Tammy Aho a supplié les agents de la laisser lui parler. Sa propre maison venait d’être saisie et elle s’apprêtait à emménager chez son père. « Non seulement il se serait retrouvé à la rue, m’a confié Tammy, mais mes enfants et moi aussi. »
Les flics l’ont rabrouée. « J’ai imploré la police : si vous lui tirez dessus, tirez-lui dans les genoux. Mais ils ne m’ont pas écoutée. »
Une heure s’est écoulée. Kurt a bu sa bière. Les événements qui ont suivi font l’objet de récits contradictoires.
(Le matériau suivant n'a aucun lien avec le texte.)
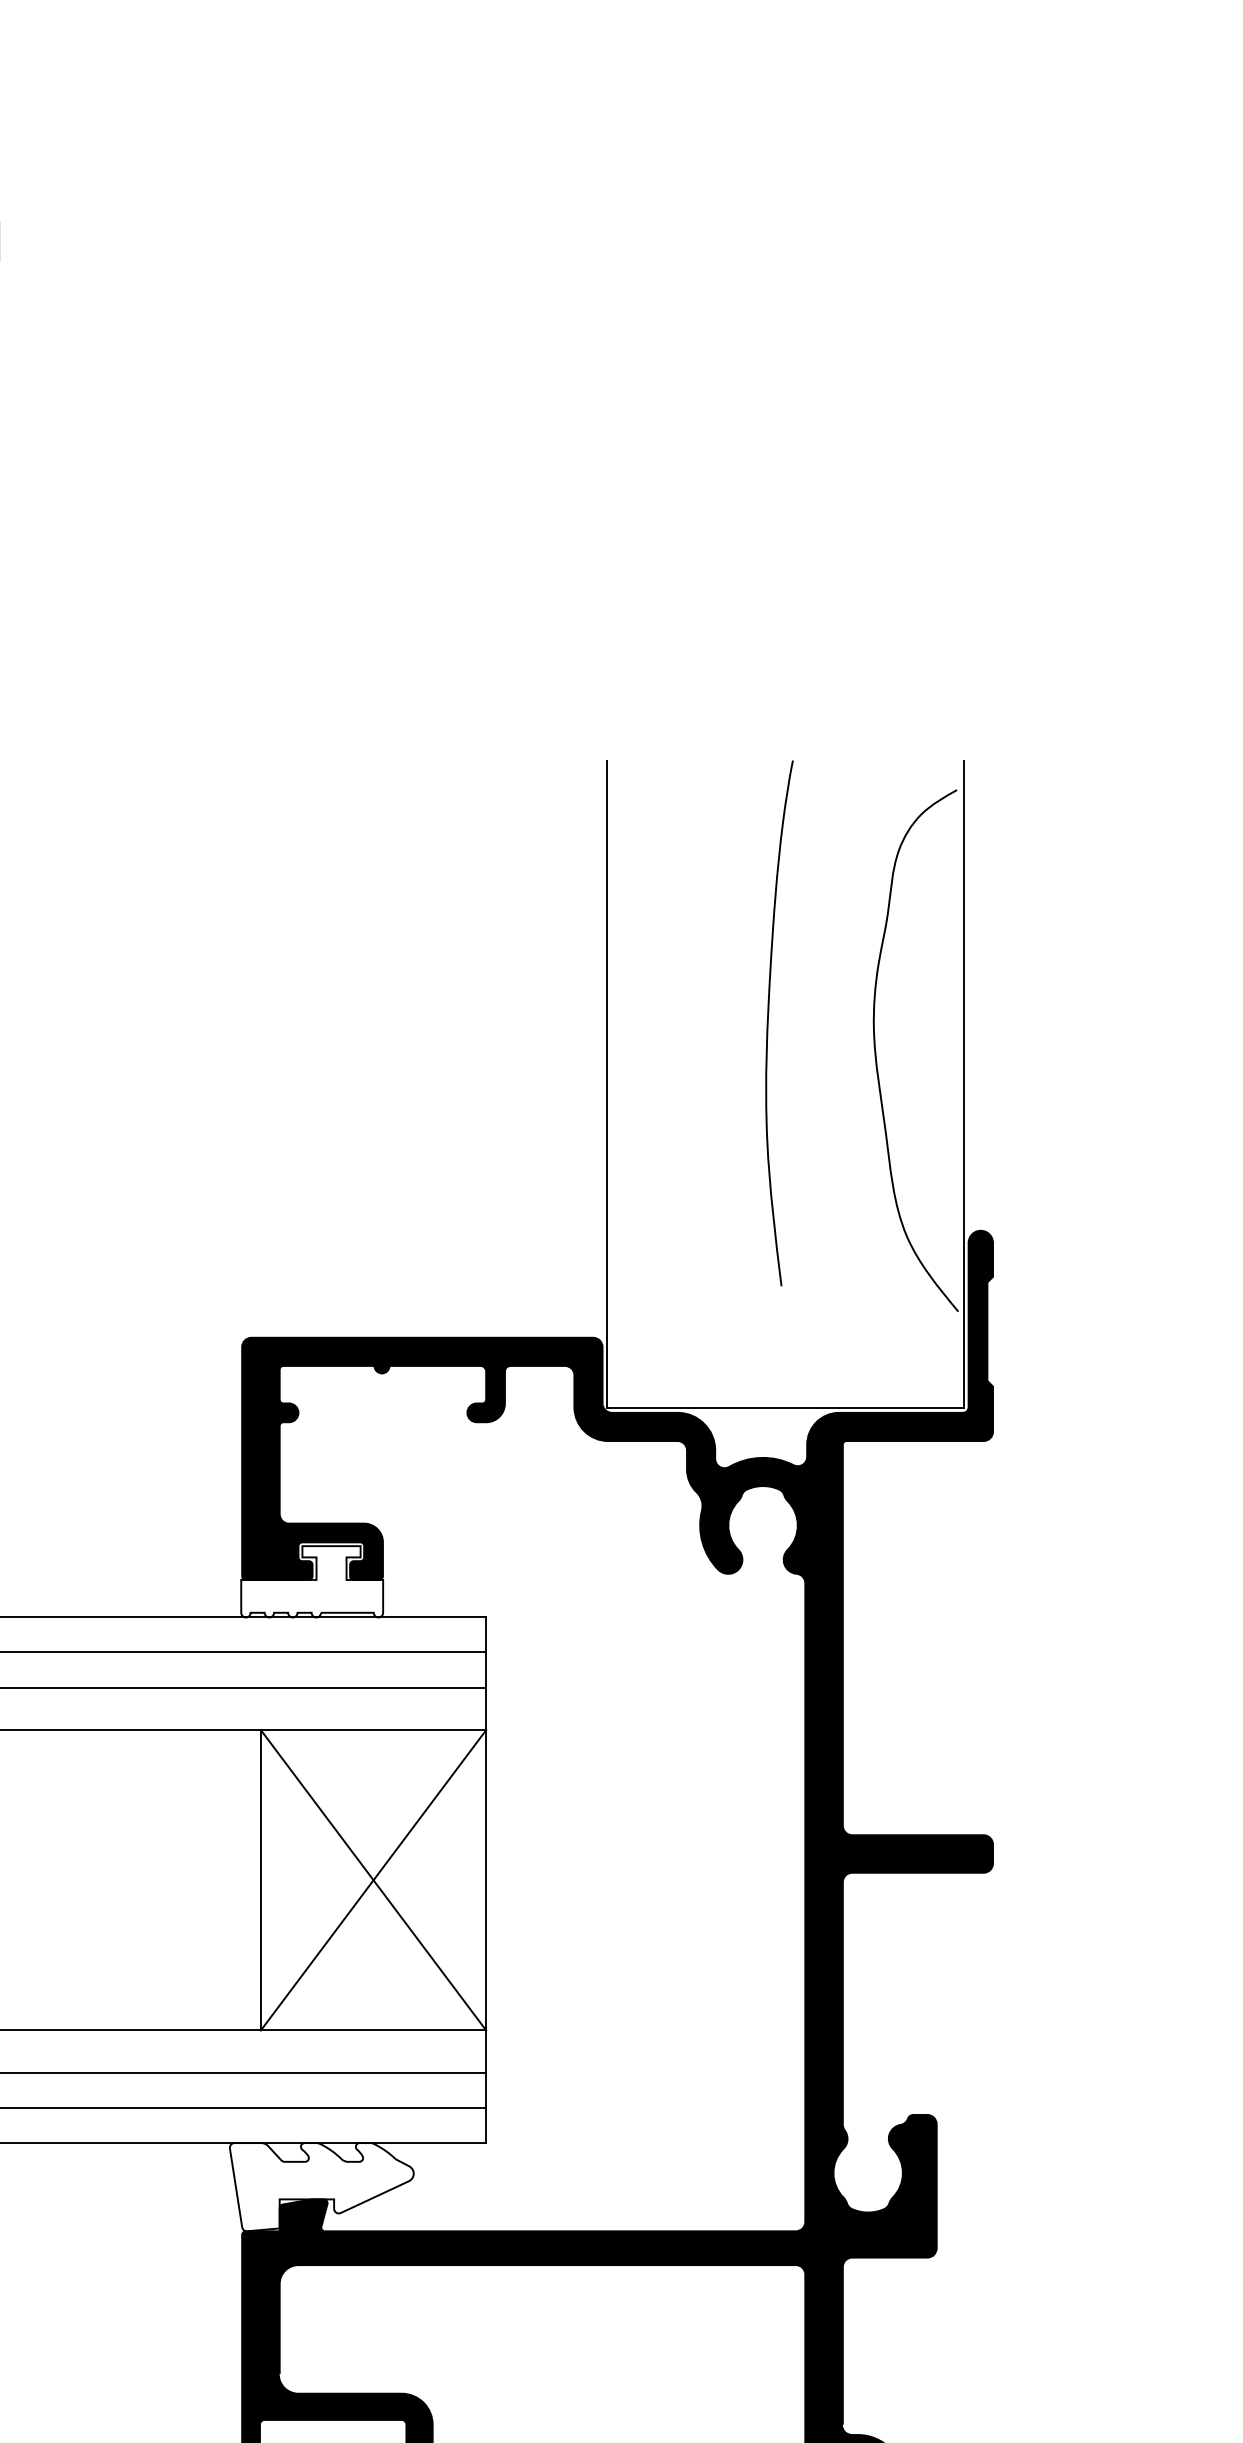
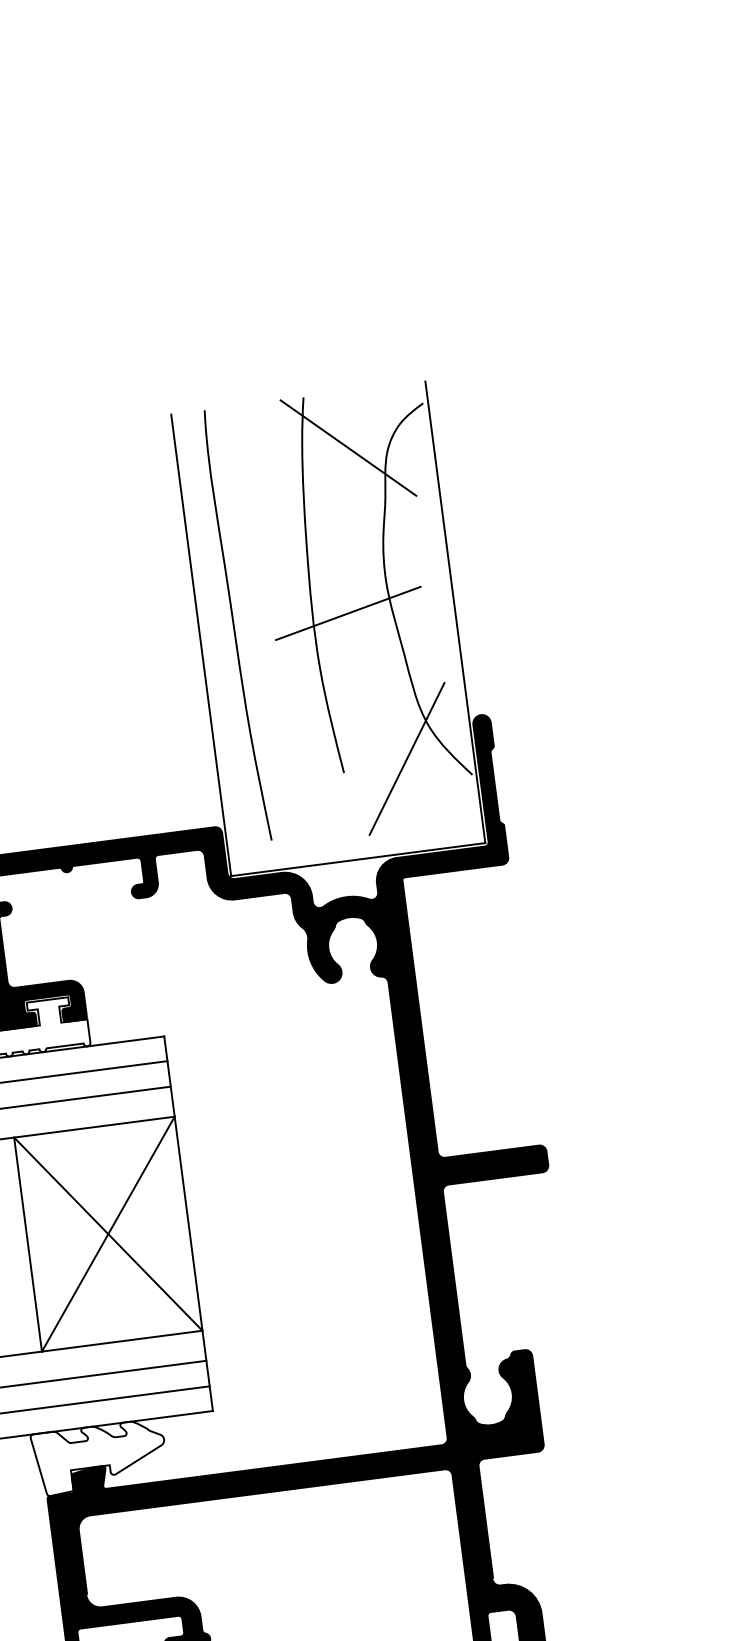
line: (845, 838) -> (348, 448), added
curve: (656, 1063) -> (234, 625), added
line: (815, 1066) -> (347, 613), added
line: (870, 1278) -> (406, 759), added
La police affirme que Kurt a ouvert le feu et qu’ils ont répondu avec des balles en caoutchouc, le frappant au bras avant de le mettre à terre. Tammy Aho assure quant à elle que les flics ont tiré sans provocation, et que c’est à ce moment-là que son mari a répliqué. Une de ses balles a atteint le véhicule blindé. Une balle de flic bien placée, en plein milieu du thorax, l’a tué sur le coup. « Après l’avoir tué, m’a raconté Tammy, les flics sont restés sur place. Ils ont mangé de la pizza, pris des photos. Ils riaient comme si rien ne s’était passé, ou presque. »
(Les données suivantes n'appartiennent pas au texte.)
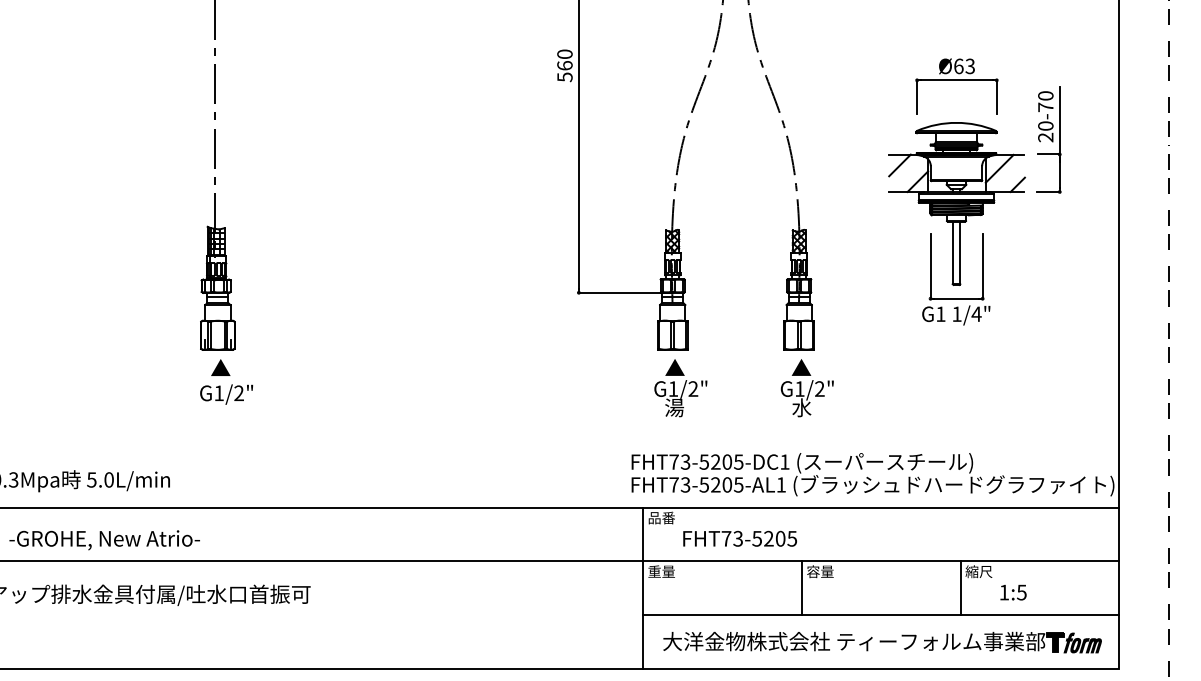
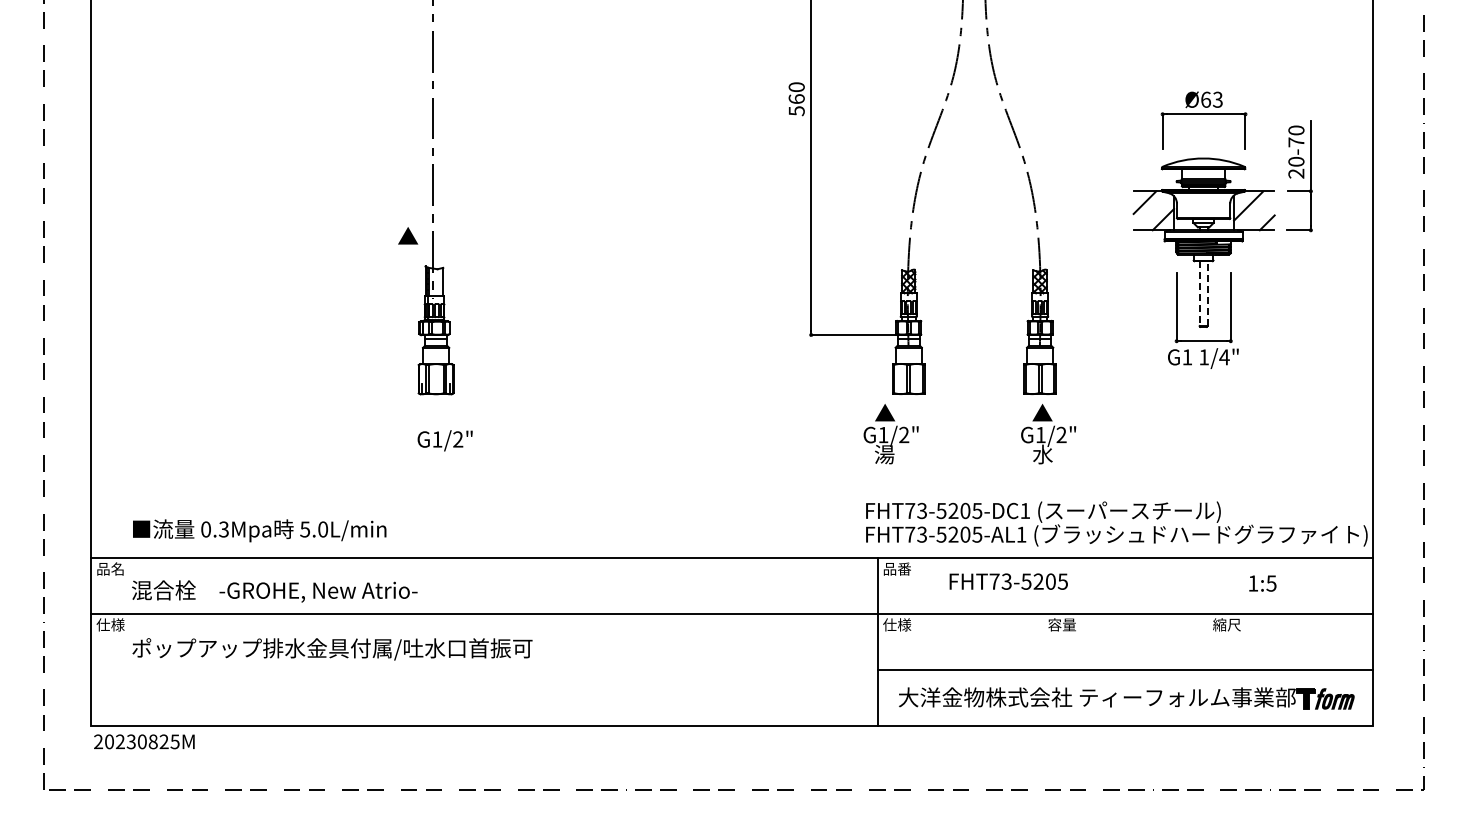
hatch: (217, 242) -> (435, 282), removed
line: (960, 252) -> (1207, 293), solid -> dashed
line: (952, 253) -> (1199, 294), solid -> dashed
text: (221, 367) -> (408, 235), moved
text: (680, 388) -> (890, 434), moved
text: (739, 538) -> (1008, 581), moved
text: (661, 571) -> (897, 624), 重量 -> 仕様
line: (801, 588) -> (1042, 642), removed
line: (960, 588) -> (1207, 642), removed
text: (1013, 592) -> (1262, 583), moved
Mais ces agents n’étaient pas du tout préparés à ce qui allait suivre. Une foule armée, vociférant des insultes sur ces « meurtriers de flics », a fait son apparition. La foule a ouvert le feu. Les deux investisseurs qui avaient acheté la maison de Kurt Aho, ainsi que le vice-président de Bank of America, ont été abattus d’une balle dans le dos. Des voisins ont également surgi, armés de haches et de pelles. Ils se sont jetés sur les trois individus et ont parachevé le travail en leur fracassant le crâne. Le véhicule blindé a vite été neutralisé, forçant les agents à s’enfuir à toutes jambes. Des centaines, des milliers de citoyens ont convergé sur la pelouse de Kurt Aho, armés de fusils de chasse, d’AR-15 et de Kalachnikov. La police, encerclée, s’est rendue en quelques minutes, et plusieurs d’entre eux ont même rejoint ce qui allait devenir la Milice des citoyens propriétaires, dont le premier geste a été de déclarer le quartier « zone libre de banques ».
Mais vous n’avez pas entendu parler de cette révolte aux infos. Parce qu’évidemment, ça n’est jamais arrivé.